Peningkatan Peran FKUB
/fkub kota banjarbaru
Sebuah pertanyaan pernah
dilontarkan. “diperlukankah keberadaan
FKUB?” Kalau ya mengapa dan
bersediakah semua pihak memperankan FKUB?
FKUB dibentuk oleh masyarakat untuk
pembangunan, pemeliharaan dan pemberdayaan umat beragama agar terwujud
kerukunan dan kesejahteraan. Pemerintah
berkewajiban memfasilitasi pembentukan dan tentu saja pembinaannya. Ada lima
tugas utama FKUB. Tugas tersebut adalah melakukan dialog-dialog, sosialisasi
per-uu-an dan kebijakan di bidang keagamaan terkait dengan kerukunan umat
beragama dan pemberdayaan masyarakat, dan terakhir pemberian rekomendasi
tertulis atas permohonan pendirian rumah ibadah.
Beranjak dari tugas utama yang
digariskan dalam Peraturan Bersama Nomor 9 dan Nomor 8/2006, setidak-tidaknya
ada tiga peran FKUB yang perlu dikembangkan.
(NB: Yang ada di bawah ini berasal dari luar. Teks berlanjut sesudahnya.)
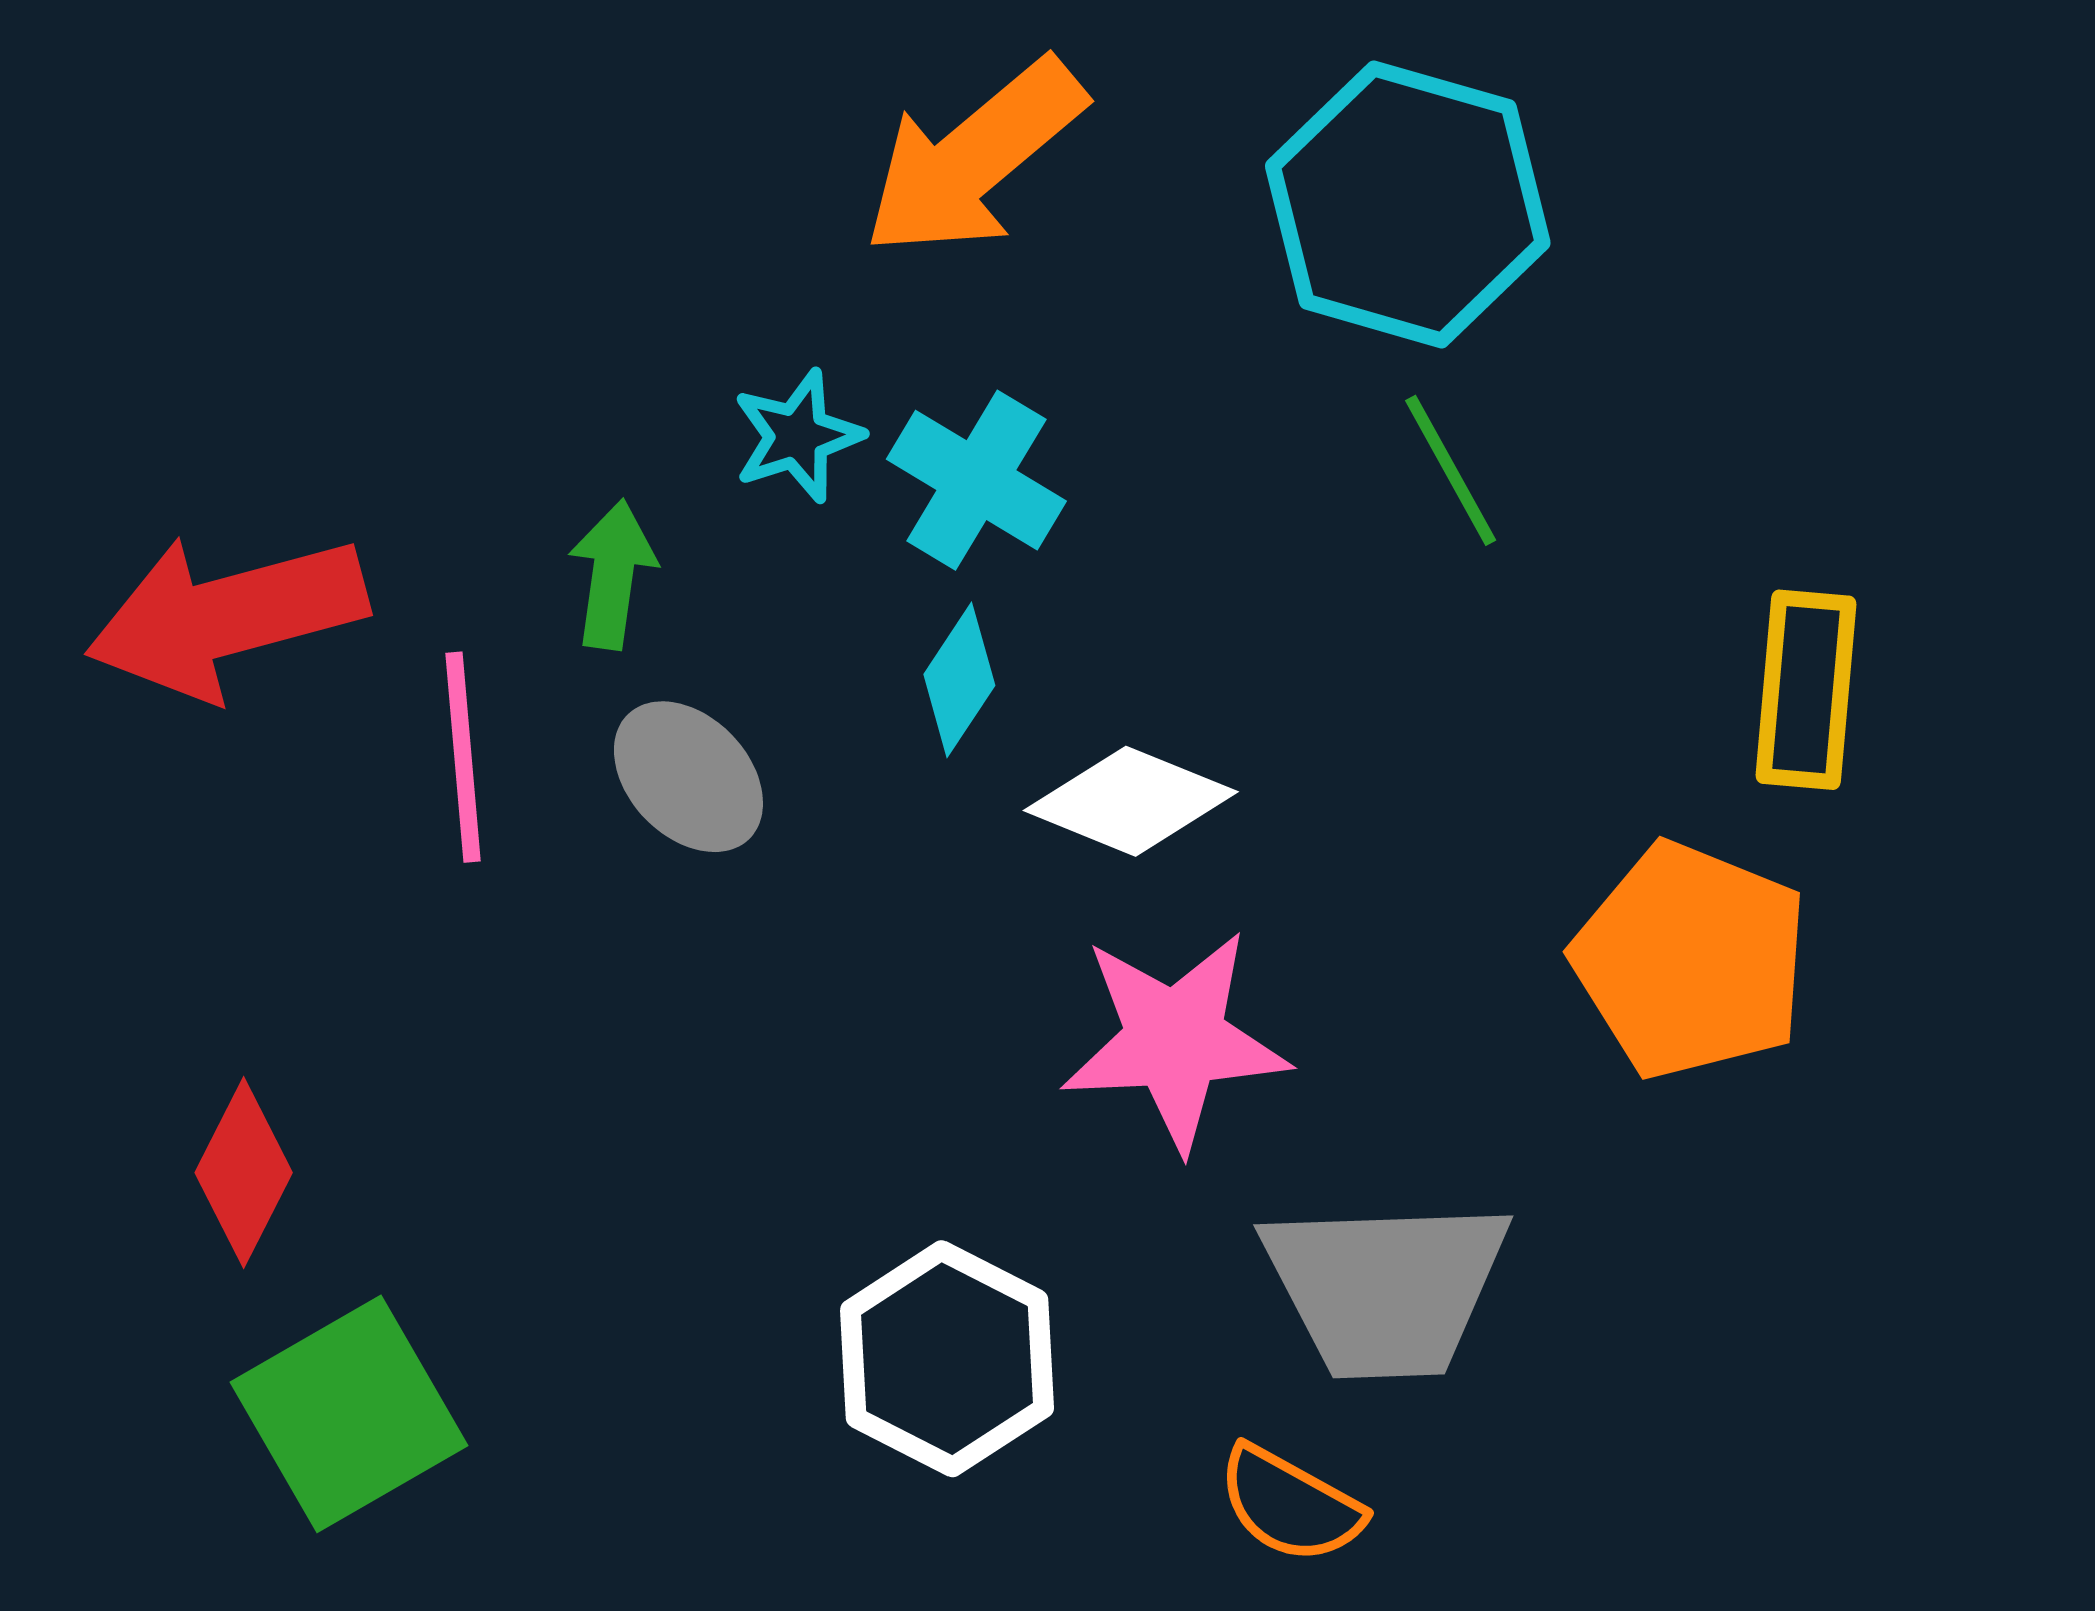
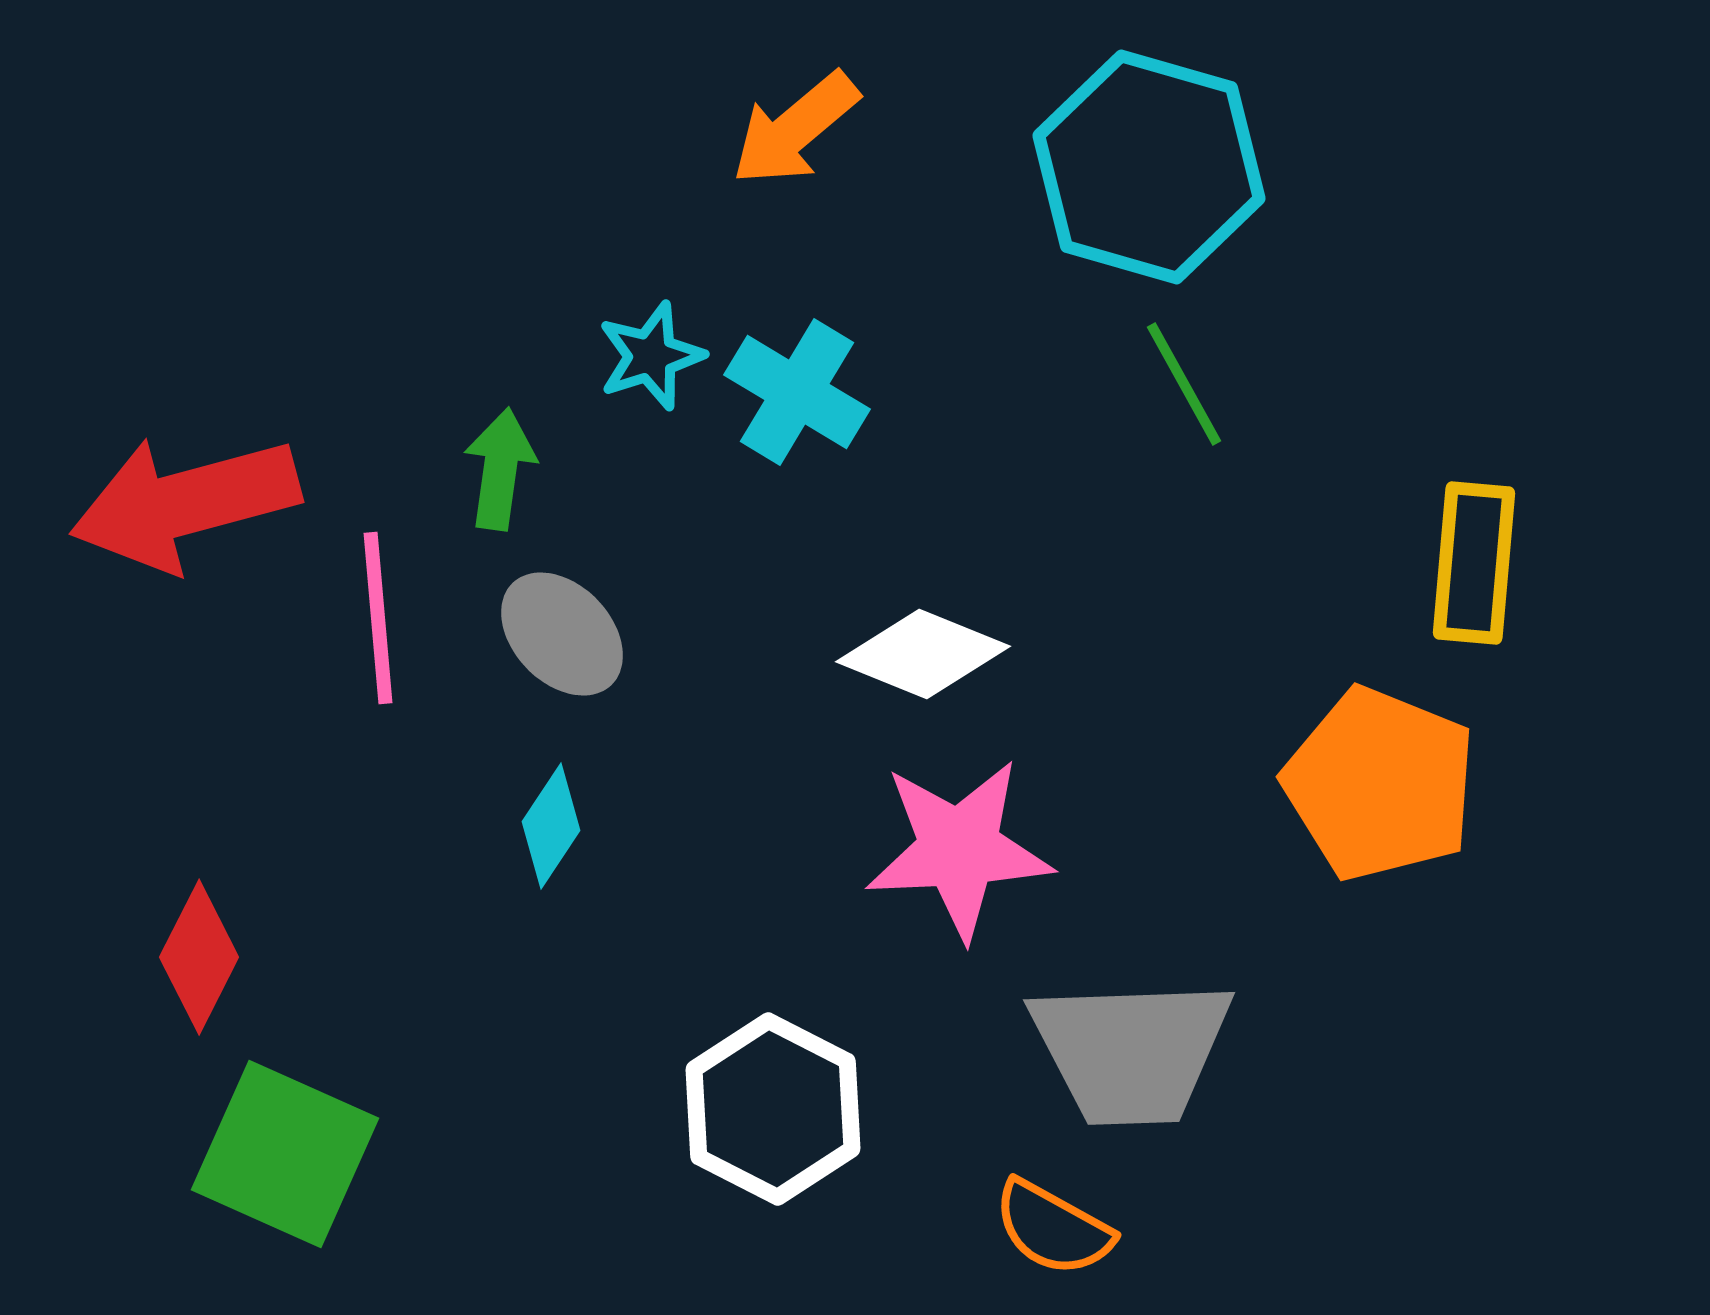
orange arrow: (974, 158) -> (795, 129), size x0.7
cyan diamond: (959, 680) -> (551, 826), moved
green square: (349, 1414) -> (285, 1154), turned -36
Ketiga peran tersebut adalah peran
antisipatif agar umat beragama terhindar dari ketegangan, pertikaian atau
konflik; peran solutif, bila pertentangan dan pertikaian terjadi; dan peran
kreatif, untuk pemberdayaan dan peningkatan partisipasi masyarakat agar
lebih banyak lagi berperan dalam proses
berbangsa.
Peningkatan peran FKUB, khususnya
FKUB Kota Banjarbaru dapat dilakukan melalui strategi:
1.
Optimalisasi peran Dewan Penasehat FKUB
2.
Dukungan, komitmen dan kerjasama segenap
lembaga/institusi mitra termasuk lembaga legislative, antar lembaga dan dengan FKUB.
3.
Penguatan kelembagaan internal FKUB sendiri
4.
Pemenuhan kebutuhan dana kegiatan FKUB sesuai ketentuan
“Agree Indisagreement”
Di antara
pakar sosiologi agama mengajukan lima alternatif model untuk pembentukan kerukunan umat
beragama, yaitu sinkritisme: pandangan
bahwa semua agama adalah sama, rekonsepsi, sintesis, perpindahan
agama, dan agree in disagreement. Dari kelima model tersebut agaknya model Setuju dalam Perbedaan (Agree in
disagreement) adalah cara yang paling
tepat untuk kehidupan umat beragama di Indonesia. Bagaimana wujud setuju dalam
perbedaan dimaksud?
Setuju dalam perbedaan adalah
suatu sikap batin yang mengapresiasi keberadaan umat agama yang berbeda sebagai
bagian dari umat manusia. Setiap umat
beragama perlu mengedepankan dan
memandang persamaan yang
sama-sama dimiliki sebagai unsur perekat; mempersepsi bahwa umt yang berbeda
tersebut berasal dari kesatuan: ummah wahidah; bahwa perbedaan adalah keberagaman kemanusiaan dan menyatu membentuk suatu kekuatan. “Kita sepakat dalam perbedaan, kita setuju
untuk berbeda. Biarlah kita berbeda. Walaupun berbeda kita adalah satu”;
dan seterusnya, Terakhir, perbedaan
adalah sebuah realitas, dan sudah menjadi ketetapan Tuhan yang mesti diterima serta disikapi secara arif.
Setuju dalam perbedaan bukan bermakna
turut serta mengimani keyakinan
akidah/teologis umat beragama yang berbeda dan bukan pula keikutsertaan dalam peribadatan umat beragama lain.
Untuk bersetuju dalam perbedaan tentu tidak
dengan melakukan sesuatu yang kental dengan nuansa keyakinan akidah dan
ibadat/ritualitas umat agama yang berbeda. Banyak aktivitas sosial
kemasyarakatan yang memerlukan kerjasama seluruh umat beragama yang
sesungguhnya sangat mencerminkan kerukunan.
Setiap umat beragama perlu
mengakomodasi perbedaan dalam kondisi yang ramah terkendali agar tidak
termanifestasi dalam pertikaian. Perbedaan memang tidak dapat dihilangkan.
Barangkali sekarang diperlukan suatu
pedoman dan panduan untuk bertindak rukunan sesuai kondisi dan kultur suatu wilayah. Hal ini untuk menyikapi dan
mengskomodir perbedaan-perbedaan tersebut.
Kalau ok, wacana ini periu diperbincangkan
lebih lanjut dalam suasana serius santai
dan dalam bingkai perdamaian! (mahfudz shiddieq /ketua fkub kota
banjarbaru, kalsel)
Kecerdasan dan kedewasaan spiritual membuat seseorang menjadikan agama sebagai perekat bukan sekat tanpa kehilangan keyakinannya.